Our lineage, like many karate practitioners around the world, can ultimately be traced back to Anko Itosu. In the figure below we present an abbreviated lineage to demonstrate selected lines that lead to Itosu through both Funakoshi and Toyama. We excluded some information from the figure because it would be too difficult to present in one image. For instance, Barry Brown also studied directly under Ki Whang Kim, and Hwang Kee was heavily influenced by Funakoshi’s karate, although he was not Funakoshi’s direct student. Our dojang exists today in large part because of Hwang Kee’s tremendous efforts to promote Moo Duk Kwan. John Velez, Barry Brown, Dave Sgro, Todd Tupper, and Jamal Pender were influenced by numerous martial artists not shown on the following diagram, including Lloyd Rice, Jason Bennett, Victor Rodriguez, Chris Smith, Michael Jai White, Charles Ferraro, Robert Beaudoin, Hosoo Hwang, Taesoo Moon, Dennis Faulkner, Richard Chun, Mark Williams, and Billy Pet’rone. (As a side, we’ll update this figure soon. Barry Brown also studied directly under master Ki Whang Kim).

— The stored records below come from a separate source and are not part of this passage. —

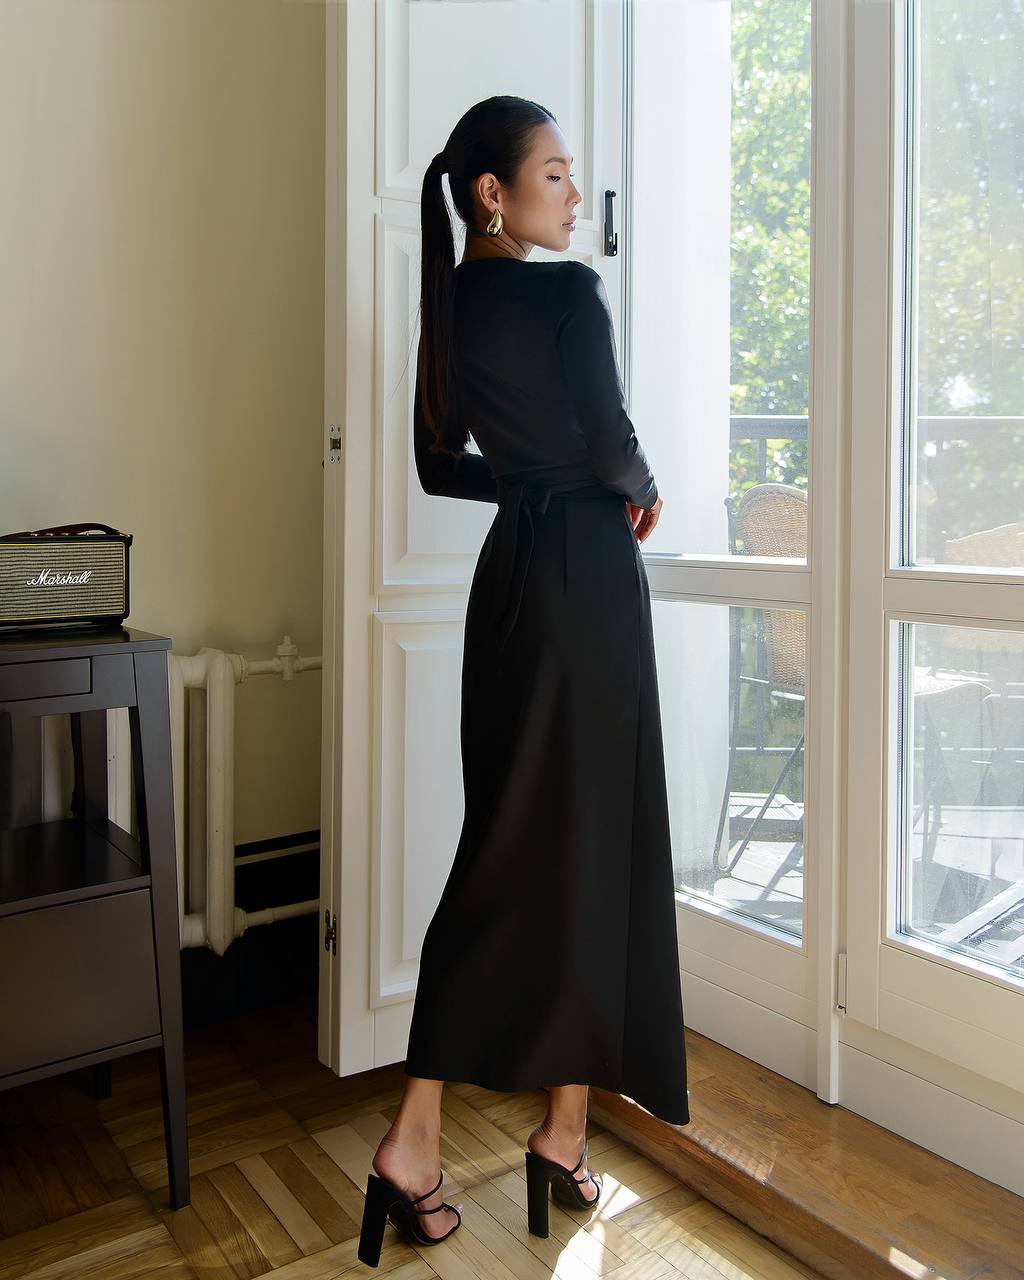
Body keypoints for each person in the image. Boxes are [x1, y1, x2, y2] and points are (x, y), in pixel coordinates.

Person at [357, 95, 689, 1268]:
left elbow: (437, 461)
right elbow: (608, 439)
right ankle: (512, 1134)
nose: (570, 192)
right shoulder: (567, 294)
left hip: (510, 584)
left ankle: (529, 1132)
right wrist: (636, 484)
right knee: (582, 846)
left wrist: (528, 490)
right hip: (587, 583)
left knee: (504, 845)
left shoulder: (453, 303)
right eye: (552, 173)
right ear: (493, 192)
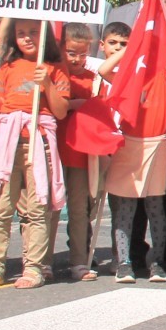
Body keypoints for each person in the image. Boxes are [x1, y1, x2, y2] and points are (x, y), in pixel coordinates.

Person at [0, 19, 69, 289]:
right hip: (8, 146)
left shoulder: (56, 69)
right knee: (1, 208)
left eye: (33, 33)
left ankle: (34, 267)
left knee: (37, 209)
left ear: (45, 37)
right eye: (21, 34)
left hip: (39, 143)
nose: (27, 38)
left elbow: (61, 111)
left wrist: (47, 83)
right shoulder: (8, 68)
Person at [100, 22, 166, 285]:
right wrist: (129, 51)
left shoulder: (163, 75)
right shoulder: (127, 77)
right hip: (129, 144)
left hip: (156, 145)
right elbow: (104, 69)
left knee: (155, 208)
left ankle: (158, 263)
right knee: (125, 209)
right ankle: (124, 263)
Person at [57, 22, 108, 282]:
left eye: (82, 53)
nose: (77, 59)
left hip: (80, 152)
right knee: (45, 208)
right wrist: (74, 104)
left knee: (80, 208)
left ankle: (79, 259)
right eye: (71, 52)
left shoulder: (92, 80)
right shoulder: (52, 74)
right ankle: (39, 260)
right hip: (53, 149)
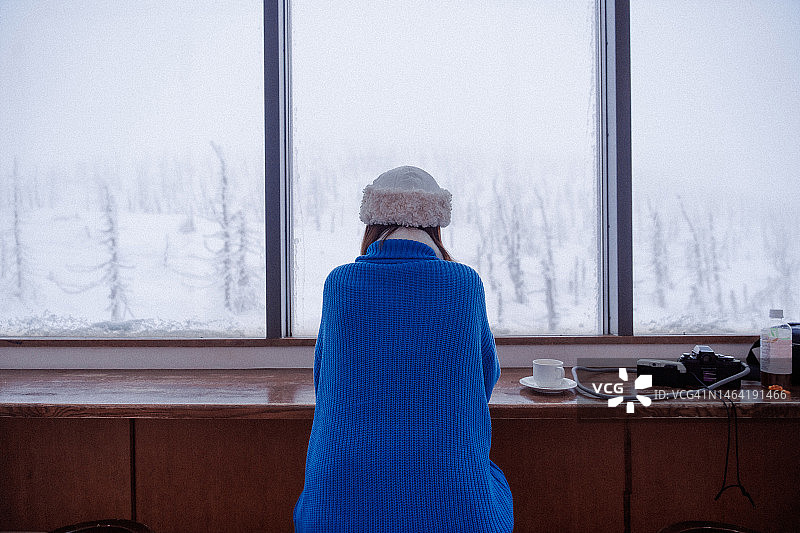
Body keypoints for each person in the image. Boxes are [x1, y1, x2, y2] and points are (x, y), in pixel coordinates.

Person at [293, 166, 514, 532]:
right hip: (455, 511)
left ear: (372, 224)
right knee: (480, 485)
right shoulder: (464, 284)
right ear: (435, 226)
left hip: (333, 510)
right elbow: (484, 377)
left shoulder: (340, 283)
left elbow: (323, 378)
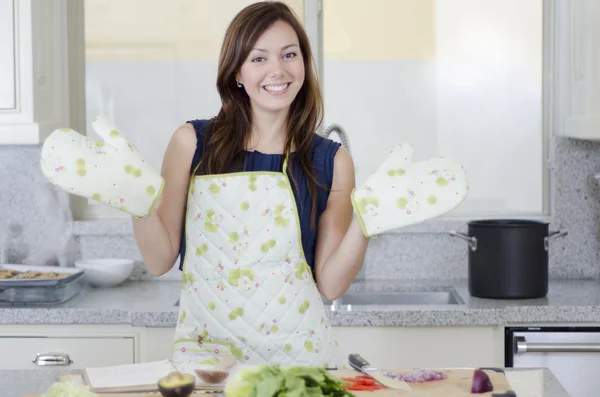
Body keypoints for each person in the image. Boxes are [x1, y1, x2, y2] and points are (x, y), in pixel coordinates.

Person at [39, 1, 468, 368]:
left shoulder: (332, 160)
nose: (277, 70)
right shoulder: (191, 142)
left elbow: (331, 284)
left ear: (304, 64)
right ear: (237, 72)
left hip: (298, 363)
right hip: (208, 363)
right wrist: (134, 202)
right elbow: (158, 260)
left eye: (289, 54)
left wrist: (366, 222)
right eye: (259, 58)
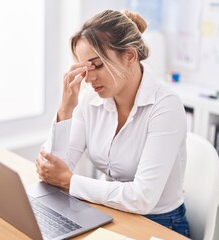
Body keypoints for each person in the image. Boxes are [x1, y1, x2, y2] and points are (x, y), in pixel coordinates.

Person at [36, 9, 190, 237]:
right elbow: (52, 170)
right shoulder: (90, 99)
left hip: (160, 225)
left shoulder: (165, 106)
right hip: (108, 212)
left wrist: (70, 181)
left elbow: (142, 199)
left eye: (96, 65)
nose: (88, 79)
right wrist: (65, 108)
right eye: (84, 68)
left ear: (129, 56)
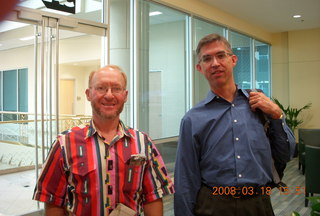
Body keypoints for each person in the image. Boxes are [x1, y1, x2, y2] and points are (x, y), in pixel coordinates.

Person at [174, 34, 295, 216]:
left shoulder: (260, 106)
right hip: (213, 205)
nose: (215, 63)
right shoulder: (192, 119)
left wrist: (277, 115)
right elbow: (185, 178)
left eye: (221, 56)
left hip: (258, 203)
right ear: (200, 68)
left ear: (233, 60)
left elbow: (286, 154)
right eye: (207, 59)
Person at [33, 65, 174, 216]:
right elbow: (53, 200)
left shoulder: (143, 143)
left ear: (125, 95)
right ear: (88, 94)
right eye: (101, 88)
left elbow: (152, 197)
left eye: (116, 89)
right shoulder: (64, 144)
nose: (109, 95)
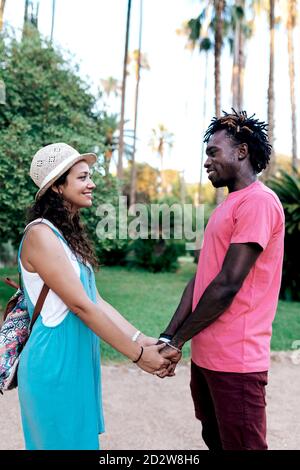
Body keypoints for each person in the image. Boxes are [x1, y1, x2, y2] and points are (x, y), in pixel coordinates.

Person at [17, 142, 170, 450]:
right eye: (83, 177)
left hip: (75, 361)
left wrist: (142, 339)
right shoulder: (40, 235)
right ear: (58, 186)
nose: (92, 184)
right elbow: (80, 306)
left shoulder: (65, 234)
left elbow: (95, 299)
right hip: (54, 362)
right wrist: (138, 356)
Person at [158, 110, 285, 450]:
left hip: (237, 362)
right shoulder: (228, 206)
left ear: (241, 152)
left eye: (213, 152)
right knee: (214, 441)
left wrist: (178, 341)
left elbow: (227, 284)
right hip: (207, 358)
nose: (206, 162)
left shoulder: (259, 202)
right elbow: (201, 279)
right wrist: (169, 335)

What we now practice is largely Itosu karate interpreted through the lens of people with different backgrounds in Korean and Okinawan karate, and in grappling. The written works of Gichin Funakoshi, Tsutomu Ohshima, Richard Chun and Hwang Kee serve as the general philosophical framework from which we operate.

Practice keiko (to think of the old). When we practice, this is what we do. We try to understand the lessons of the masters of the past have transmitted to us through katas (forms) and more recently through the basics and methods of sparring described by master Funakoshi. Tsutomu Ohshima, Shotokan Karate of America.